La contienda de Morena ha terminado y para sorpresa de nadie la ganadora fue Claudia. Mario Delgado y Alfonso Durazo se deshicieron en elogios a su proceso de selección, al que consideraron un hito democrático en el país. Mientras tanto, Adán Augusto, Monreal, Noroña y el Güero Velasco, derrotados, sonrieron, se aplaudieron, se pronunciaron por la unidad y felicitaron a Sheinbaum.
Ninguno de ellos —lo sabían, lo sabíamos— tenía posibilidad alguna de llegar a ser el candidato de Morena, pero en el evento abrazaron cariñosamente su derrota y legitimaron el proceso. Su previsible derrota les trae ganancias secundarias: las coordinaciones de Morena en el Congreso, la candidatura a la Jefatura de Gobierno de la CDMX, alguna Secretaría en el Gobierno federal, una que otra curul. Es muy fácil reconocer la derrota cuando no hay nada que perder.
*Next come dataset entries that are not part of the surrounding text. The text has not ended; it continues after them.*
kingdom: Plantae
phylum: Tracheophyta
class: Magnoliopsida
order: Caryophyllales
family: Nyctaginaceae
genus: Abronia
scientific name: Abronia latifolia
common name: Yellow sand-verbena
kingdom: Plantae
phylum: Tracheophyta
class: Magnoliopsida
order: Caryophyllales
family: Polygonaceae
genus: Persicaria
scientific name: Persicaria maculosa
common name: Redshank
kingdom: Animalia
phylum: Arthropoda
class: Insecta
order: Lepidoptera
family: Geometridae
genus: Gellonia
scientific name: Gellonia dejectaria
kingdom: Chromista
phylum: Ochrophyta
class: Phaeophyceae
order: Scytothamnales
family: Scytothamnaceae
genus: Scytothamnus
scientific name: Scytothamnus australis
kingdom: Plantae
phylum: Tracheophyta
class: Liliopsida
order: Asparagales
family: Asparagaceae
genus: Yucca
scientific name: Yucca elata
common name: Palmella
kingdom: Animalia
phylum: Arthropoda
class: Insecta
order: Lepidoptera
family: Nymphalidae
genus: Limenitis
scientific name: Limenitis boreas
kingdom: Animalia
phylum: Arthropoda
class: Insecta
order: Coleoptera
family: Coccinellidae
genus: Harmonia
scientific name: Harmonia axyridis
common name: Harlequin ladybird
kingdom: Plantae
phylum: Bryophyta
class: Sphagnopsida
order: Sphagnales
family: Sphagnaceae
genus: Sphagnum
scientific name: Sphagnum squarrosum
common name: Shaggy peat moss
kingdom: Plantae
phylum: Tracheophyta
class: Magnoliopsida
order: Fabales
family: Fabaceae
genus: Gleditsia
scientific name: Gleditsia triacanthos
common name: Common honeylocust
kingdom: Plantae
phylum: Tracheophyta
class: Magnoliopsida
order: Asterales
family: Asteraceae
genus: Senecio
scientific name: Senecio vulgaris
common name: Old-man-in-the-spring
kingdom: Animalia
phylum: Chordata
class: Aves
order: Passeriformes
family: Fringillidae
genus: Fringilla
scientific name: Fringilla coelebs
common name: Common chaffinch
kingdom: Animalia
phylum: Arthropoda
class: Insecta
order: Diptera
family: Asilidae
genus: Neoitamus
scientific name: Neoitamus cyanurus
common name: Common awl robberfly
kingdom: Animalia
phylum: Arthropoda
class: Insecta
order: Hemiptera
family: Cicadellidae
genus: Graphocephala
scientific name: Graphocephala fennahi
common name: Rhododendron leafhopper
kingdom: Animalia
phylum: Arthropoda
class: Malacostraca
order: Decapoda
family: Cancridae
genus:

El gran ausente en el “anuncio” fue Marcelo Ebrard, el real derrotado. Desde hace semanas Ebrard denunció irregularidades en el proceso y horas antes de la develación de los resultados pidió la reposición del proceso por serios vicios irreparables y patentes iniquidades. La dirigencia de Morena no accedió a su reclamo y, por el contrario, le dio la espalda y le emparejó la puerta. Ebrard lleva más de 40 años cultivando una trayectoria para ser Presidente de México que parece no terminará de germinar.
A diferencia de sus compañeros que no le temieron a la derrota, porque la competencia incluye en sus reglas la consolación, Ebrard no le teme a la derrota, porque está educado en ella y ha sabido aceptarla como el costo de mantener sus convicciones y sus principios. Si Ebrard participó fue porque pensó que podía encontrar la candidatura convenciendo al Presidente no sólo de que se la debe, sino de que es la mejor opción para conducir el Ejecutivo federal y garantizar la renovación en 2030, por eso le ofreció una Secretaría a su hijo.
En el fondo lo que estoy tratando de decir es que Ebrard nunca consideró que el ejercicio sería equitativo. En todas las encuestas Claudia siempre fue puntera y Ebrard no tenía forma de revertir las tendencias. Si existía una fuerza anti-Claudia, ésta se dividió entre el resto de los tres aspirantes diluyendo sus preferencias. Por ejemplo, el Partido Verde organizó un evento para apoyar a Claudia, aun cuando tenía al Güero Velasco, su coordinador en el Senado, como precandidato. El proceso de selección pudo ser una votación a manera de primarias y el resultado hubiera sido el mismo: Claudia, Claudia, Claudia. Desde hace dos años se decidió, siempre ha sido y será Claudia. Ebrard, educado en el arte de la paciencia, esperó que el Presidente recapacitara y lo señalara, pero eso no pasó.
“El berrinche de Camacho”, así se conoció el desaire que le hizo Manuel Camacho Solís a la dirigencia del PRI, en 1993, cuando no se presentó a la “cargada” de Colosio, con la que se anunció que sería el candidato presidencial en 1994. A este evento le siguió “la ambigüedad de Camacho” en donde los medios y analistas consideraban que el PRI tenía dos candidatos, uno en campaña y otro, Camacho, negociando con el EZLN, en Chiapas. Finalmente, Camacho cedió a sus aspiraciones y respaldó a Colosio. En una entrevista posterior admitió –pretenciosamente– que su berrinche y su ambigüedad terminaron con el dedazo en México.
Lo de Ebrard es un berrinche. Esto no es un volado, él sabe que podrían repetir al infinito el proceso y el resultado seguiría siendo el mismo. Marcelo no rompió con el Presidente, respeta la amistad y el poder de López Obrador, pero rompió con la dirigencia de Morena: a Delgado y Durazo los llamó cobardes y priistas. En lo que se distingue Ebrard de Camacho es que su juego no admite ambigüedades. No habrá dos candidatos por Morena y su permanencia en el partido de gobierno, si así lo desea, tiene como caducidad el 1 de septiembre del proximo año. Es momento de migrar.
El 2024 está perdido para él, pero sería una pérdida para México prescindir de su agenda, su capacidad y sus convicciones. Si aprendió algo del 2011, sabrá que lo mejor será que se garantice un puesto de elección popular para seguir influyendo en la política nacional.